Although her friends believed that she was happy, Doris had reportedly told others that she wanted out of her marriage when she started talking to others in online chat rooms. She began an online and then in-person affair with a man from New Jersey. In February 1997, Doris initiated divorce proceedings, seeking fifty percent of the assets she shared with Robert. Robert had offered her half of his purported estate or $1.5 million. Doris suspected more wealth existed and threatened to turn him in to the Internal Revenue Service in an attempt to gain more of his estate during the divorce.

==Murder==
On April 16, 1997, Robert expressed concern when Doris failed to show up for their twin daughters' softball game. After the game, he drove the girls home and found the front door ajar, at which point he called the police. An officer discovered Doris's body. She had sustained multiple gunshot wounds to the face and chest.
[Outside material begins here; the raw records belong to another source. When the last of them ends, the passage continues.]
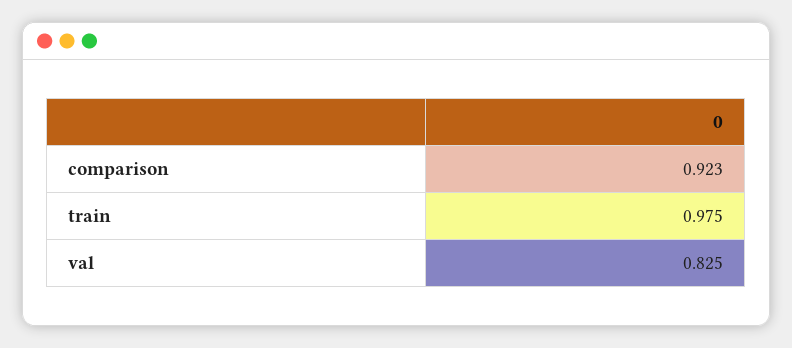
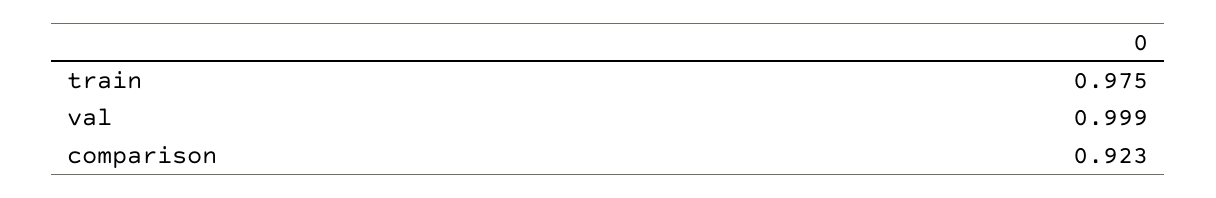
  {
    "comparison": 0.923,
    "train": 0.975,
-   "val": 0.825
+   "val": 0.999
  }

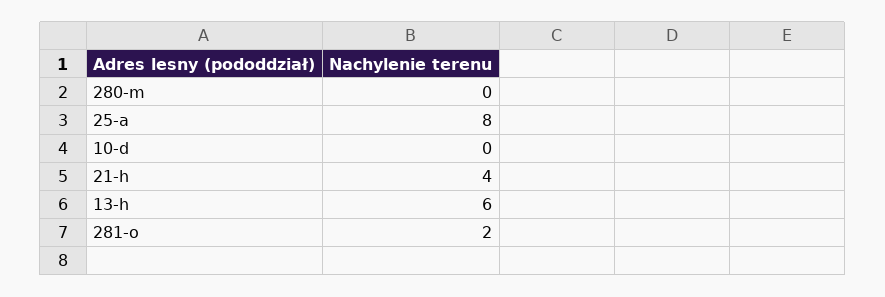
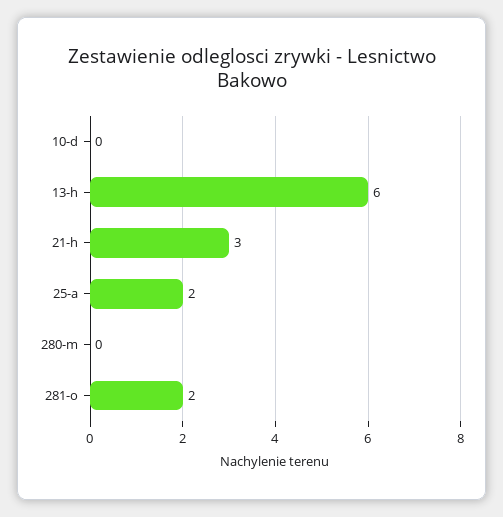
  {
    "280-m": 0,
-   "25-a": 8,
+   "25-a": 2,
    "10-d": 0,
-   "21-h": 4,
+   "21-h": 3,
    "13-h": 6,
    "281-o": 2
  }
Around the time of the murder, Doris's brother-in-law, Roger Angleton, had been arrested in California on unrelated charges. He missed his April 16 court date in that case. On April 21, he was stopped at the Dallas/Fort Worth International Airport with two guns in his luggage, and fled before being arrested. Police searched Roger's abandoned suitcase, which revealed him to be Doris's killer. Roger was eventually found by police in the Las Vegas city jail, having been arrested for providing false identification to police. He died after cutting himself in a Houston prison cell more than fifty times with a disposable razor. He left behind a suicide note clearing his brother of the murder. Robert was later found not guilty in his wife's death.
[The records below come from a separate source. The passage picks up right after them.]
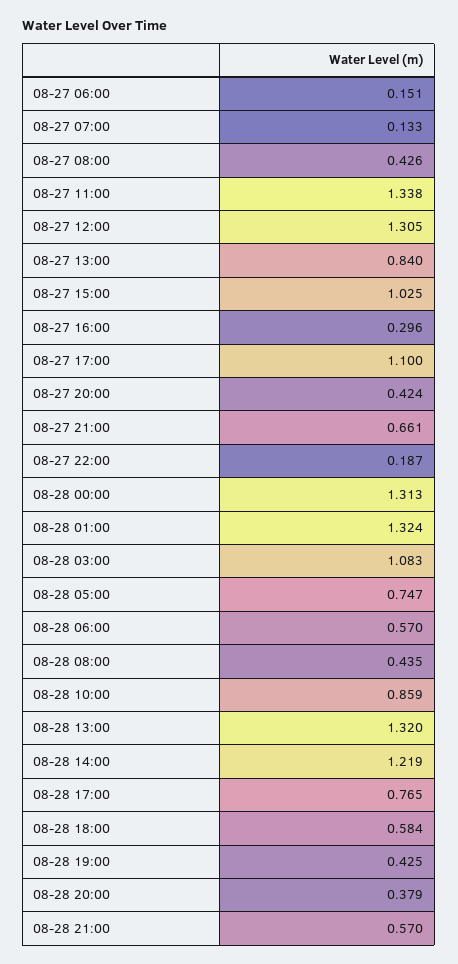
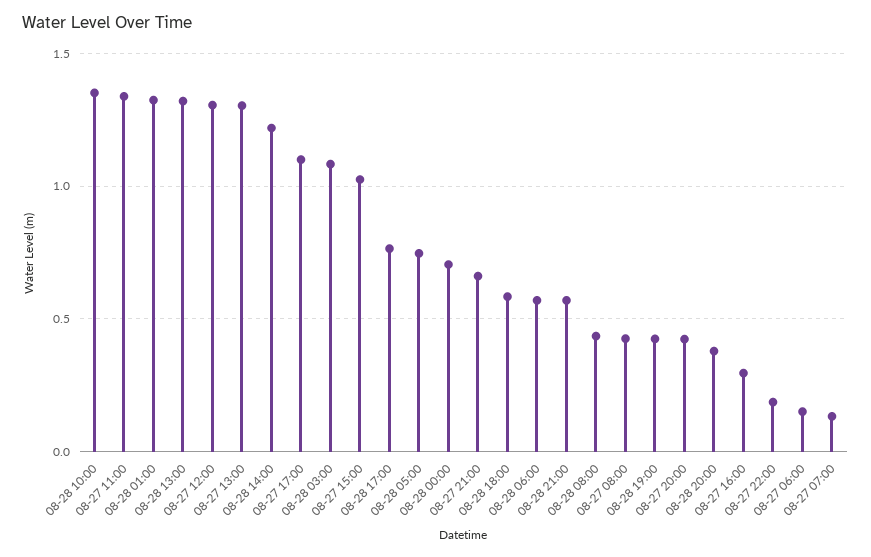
  {
    "08-27 06:00": 0.151,
    "08-27 07:00": 0.133,
    "08-27 08:00": 0.426,
    "08-27 11:00": 1.338,
    "08-27 12:00": 1.305,
-   "08-27 13:00": 0.84,
+   "08-27 13:00": 1.3,
    "08-27 15:00": 1.025,
    "08-27 16:00": 0.296,
    "08-27 17:00": 1.1,
    "08-27 20:00": 0.424,
    "08-27 21:00": 0.661,
    "08-27 22:00": 0.187,
-   "08-28 00:00": 1.313,
+   "08-28 00:00": 0.7,
    "08-28 01:00": 1.324,
    "08-28 03:00": 1.083,
    "08-28 05:00": 0.747,
    "08-28 06:00": 0.57,
    "08-28 08:00": 0.435,
-   "08-28 10:00": 0.859,
+   "08-28 10:00": 1.35,
    "08-28 13:00": 1.32,
    "08-28 14:00": 1.219,
    "08-28 17:00": 0.765,
    "08-28 18:00": 0.584,
    "08-28 19:00": 0.425,
    "08-28 20:00": 0.379,
    "08-28 21:00": 0.57
  }

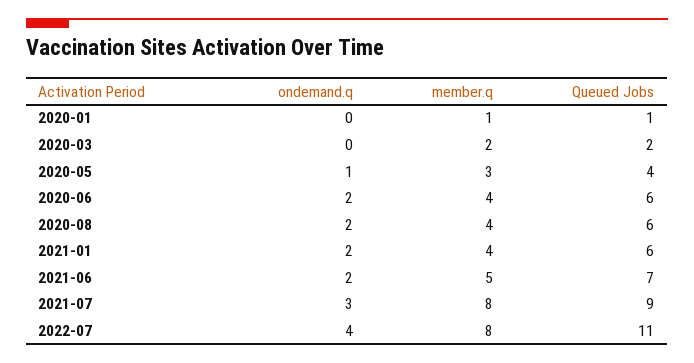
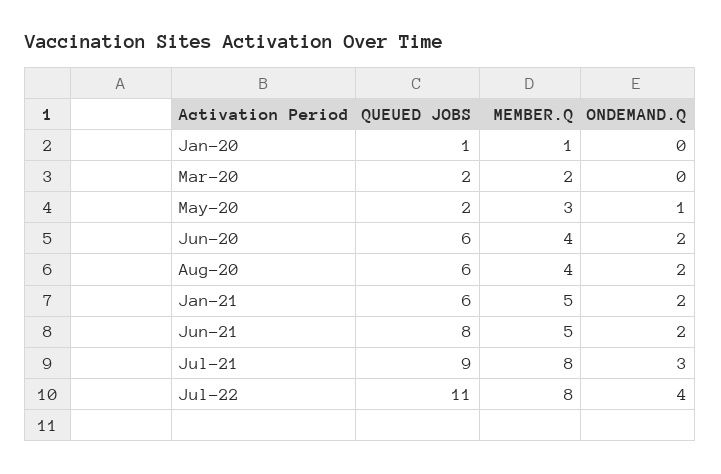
  {
    "ondemand.q": {
      "2020-01": 0,
      "2020-03": 0,
      "2020-05": 1,
      "2020-06": 2,
      "2020-08": 2,
      "2021-01": 2,
      "2021-06": 2,
      "2021-07": 3,
      "2022-07": 4
    },
    "member.q": {
      "2020-01": 1,
      "2020-03": 2,
      "2020-05": 3,
      "2020-06": 4,
      "2020-08": 4,
-     "2021-01": 4,
+     "2021-01": 5,
      "2021-06": 5,
      "2021-07": 8,
      "2022-07": 8
    },
    "Queued Jobs": {
      "2020-01": 1,
      "2020-03": 2,
-     "2020-05": 4,
+     "2020-05": 2,
      "2020-06": 6,
      "2020-08": 6,
      "2021-01": 6,
-     "2021-06": 7,
+     "2021-06": 8,
      "2021-07": 9,
      "2022-07": 11
    }
  }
Robert's income was investigated. As it was earned via an illegal sports betting operation, the U.S. Department of Justice indicted and jailed him. While awaiting trial, Robert fled to the Netherlands, where the Dutch government apprehended him. A Dutch court ruled that he could not be extradited on a charge related to the murder of his wife because he had already been found not guilty. However, they ruled that he could be extradited on the tax evasion charges.

He was subsequently convicted of tax evasion and passport fraud and was sentenced to twelve years in prison. He was incarcerated in the Federal Correctional Institution, Terminal Island in San Pedro, Los Angeles. He was released on January 27, 2012, whereupon he was indicted for his wife's murder a second time, this time in federal court. Shortly thereafter he went on the run.